TS: Yes. An example is what's going on in Latin America today. We have a carrier there that has not been as active because of regulatory concerns. In the meantime, people have been overbuilding in their country. And now this incumbent finds themselves where they competitively have got to fight in order to get [share] back. You're seeing an accelerated outflow of capital into the access space in order to do that, which is good for us. And that's because of all these small carriers aggregating enough to where there's meaningful market share that [incumbents] lost. So yeah, I think it does, it does have an impact.
BBWN: In your fireside chat, you mentioned that some carriers are pulling good equipment out of their networks: Can you provide a bit more detail on the geography or size of those providers please?
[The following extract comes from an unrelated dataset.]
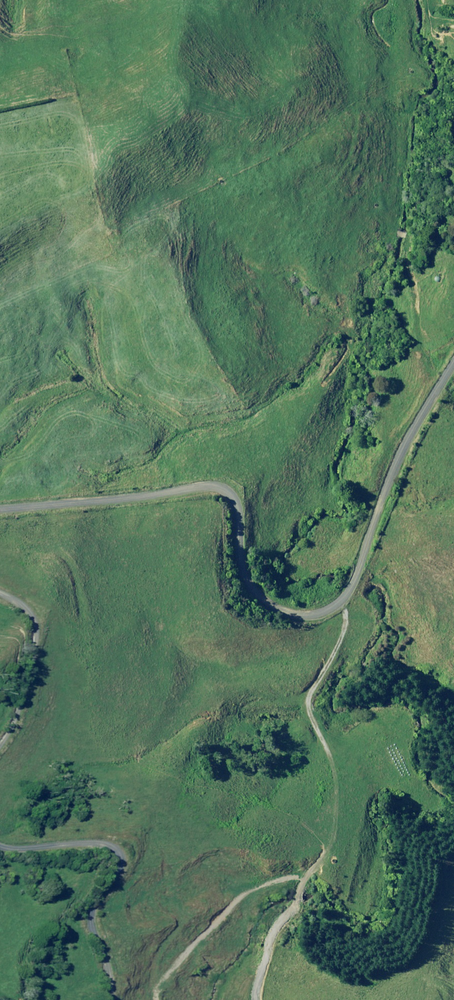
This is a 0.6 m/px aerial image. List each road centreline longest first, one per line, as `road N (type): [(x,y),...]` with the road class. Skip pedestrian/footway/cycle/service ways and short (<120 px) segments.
road 1 (unclassified): [(0,509),(214,490),(233,513),(256,589),(283,608),(324,606),(354,577),(406,440),(453,359)]
road 2 (unclassified): [(106,999),(96,908),(112,872),(106,847),(18,846),(0,837)]
road 3 (unclassified): [(0,743),(34,643),(28,615),(0,595)]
TS: I have to be careful here. The only reason I have to be careful, is because I have some that are doing it now. Honestly, it's Tier 2, Tier 3 carriers. And this was the part where it's sensitive: There's talk across the board and not just in Europe, but let's say in North America. North America means Mexico, US and Canada. If you have Huawei in your network today you're dealing with one problem or another. They just can't guarantee supply.
And you saw it somewhat in their numbers. I don't know, but China effectively made up for [any sales shortfalls] by doing what they did. But at the same time, if you're on the customer side of that, it's not just a number. You're literally stuck or you have calls [from customers] that you can't answer. You have customers that are trying to sign up for services that you can't deliver and that's a real problem.
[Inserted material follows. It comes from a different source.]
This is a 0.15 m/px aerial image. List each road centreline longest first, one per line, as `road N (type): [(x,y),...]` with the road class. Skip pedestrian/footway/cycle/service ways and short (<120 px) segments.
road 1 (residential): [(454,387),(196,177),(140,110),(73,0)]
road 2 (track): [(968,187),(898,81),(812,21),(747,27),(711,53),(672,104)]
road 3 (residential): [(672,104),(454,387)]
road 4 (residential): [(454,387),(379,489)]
In some cases, the ones that are the most problematic are those that can't get the products. In some cases, Huawei can't buy the chips that are required to make the processor work right. And I think Huawei knew. They did an inventory count. You would expect there was an inventory build-up, but at some point, that inventory build was over and then you're just out.
BBWN: Not necessarily related to that. But who are your main competitors, in this changed environment?
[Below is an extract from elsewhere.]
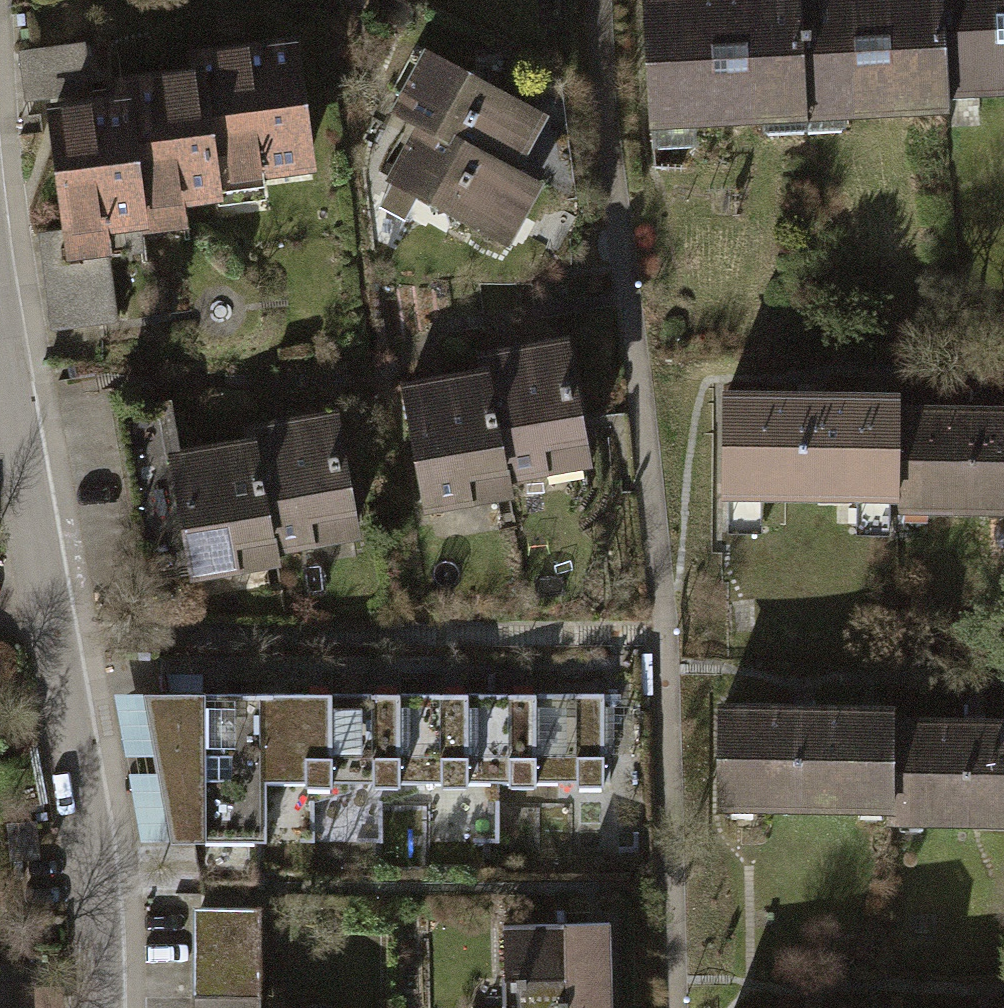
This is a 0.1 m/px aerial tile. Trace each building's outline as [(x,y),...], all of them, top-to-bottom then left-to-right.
[(792,0),(738,0),(631,7),(640,143),(801,132),(792,0)] [(801,132),(942,123),(941,108),(933,0),(792,0),(801,132)] [(941,108),(1003,103),(1003,0),(933,0),(941,108)] [(115,104),(81,108),(74,50),(12,58),(19,116),(36,114),(51,240),(31,242),(42,338),(106,330),(96,247),(176,238),(174,216),(202,213),(200,193),(302,181),(286,48),(184,60),(186,77),(113,86),(115,104)] [(537,128),(412,64),(381,123),(404,135),(506,188),(537,128)] [(506,188),(404,135),(372,196),(500,262),(532,201),(506,188)] [(470,363),(473,376),(495,493),(579,477),(554,347),(470,363)] [(495,493),(473,376),(382,394),(408,525),(498,508),(495,493)] [(889,415),(889,399),(705,400),(706,508),(890,506),(889,415)] [(242,429),(244,439),(266,558),(349,543),(324,413),(242,429)] [(889,415),(890,506),(890,520),(1003,519),(1003,414),(889,415)] [(266,558),(244,439),(153,456),(147,422),(115,428),(140,555),(171,549),(178,588),(269,571),(266,558)] [(458,793),(530,793),(529,695),(457,696),(458,793)] [(609,695),(529,695),(530,793),(610,792),(609,695)] [(377,794),(385,794),(384,696),(313,697),(314,795),(305,795),(306,846),(377,845),(377,794)] [(385,794),(458,793),(457,696),(384,696),(385,794)] [(305,883),(306,846),(305,795),(314,795),(313,697),(106,697),(132,845),(191,844),(190,884),(305,883)] [(887,727),(887,711),(703,711),(703,818),(887,818),(887,727)] [(887,727),(887,818),(887,832),(1003,832),(1003,727),(887,727)] [(251,913),(185,913),(184,1007),(250,1007),(251,913)] [(592,933),(483,934),(484,983),(494,983),(495,1007),(593,1007),(592,933)]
TS: Anything outside of the US it's Nokia. We always see Nokia. Inside the US you see Nokia at the Tier 1s and then you see Calix at the Tier 2s. There were some suppliers, Keymile was one you would see, and sometimes some regional suppliers. Every once a while you'll still see a small vendor, but it's usually for a very niche application on the infrastructure side. On the CPU side, of course it's still Cisco that is our biggest competitor. Their channel's so strong. Their relationships are strong. Where we run into them, they're still a tough competitor.
BBWN: You've described your greenfield differentiator. What's your biggest competitive advantage in brownfield situations?
TS: Although we have a relatively broad [broadband access] product line compared to Nokia, the whole key to us being successful is our focus. Fundamentally, what we do is deliver broadband. We're in the access space. We're on both sides of the access space, but we're in the access space. All our thoughts go into that access space. We're either optimizing costs, optimizing cost ownership or increasing the user experience. And that's all we do. Right? Because we're not [that], we're this; our focus is because we're this, is to be better at this. That's all we do.
We just have to be good at what we do. It's very straightforward. We have to be better than Nokia in the spaces in which we compete. I have to be cheaper and I have to be in some way technologically superior. Gfast, as an example: we just bought everybody else out. 10 Gig and GPON in general, with disaggregated. Nobody can compete.
BBWN: Right. Is that the same story with NG-PON2?
TS: NG-PON2 is different. We have an open truly disaggregated NG-PON2 solution. We're competing against people who don't have open disaggregated NG-PON2 solutions. Verizon just wants NG-PON2. So the differentiator that I bring on a product sense isn't as important to them today as an under-market price.